--- INPUT ---
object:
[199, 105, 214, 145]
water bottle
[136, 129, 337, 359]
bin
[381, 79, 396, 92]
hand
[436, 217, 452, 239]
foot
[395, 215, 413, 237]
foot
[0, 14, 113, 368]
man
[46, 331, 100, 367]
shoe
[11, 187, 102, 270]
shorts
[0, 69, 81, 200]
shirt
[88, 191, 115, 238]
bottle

* * *

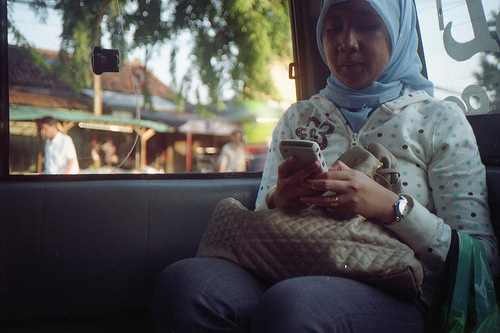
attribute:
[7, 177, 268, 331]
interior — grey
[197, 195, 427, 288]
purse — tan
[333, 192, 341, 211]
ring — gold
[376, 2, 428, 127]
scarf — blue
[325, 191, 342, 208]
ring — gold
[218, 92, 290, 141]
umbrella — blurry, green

--- WHAT THE TASK ASKS ---
Copy the lines of the listing above, starting at the line containing "[333, 192, 341, 211]" and ending at the line containing "umbrella — blurry, green", without changing anything.

--- RESPONSE ---
[333, 192, 341, 211]
ring — gold
[376, 2, 428, 127]
scarf — blue
[325, 191, 342, 208]
ring — gold
[218, 92, 290, 141]
umbrella — blurry, green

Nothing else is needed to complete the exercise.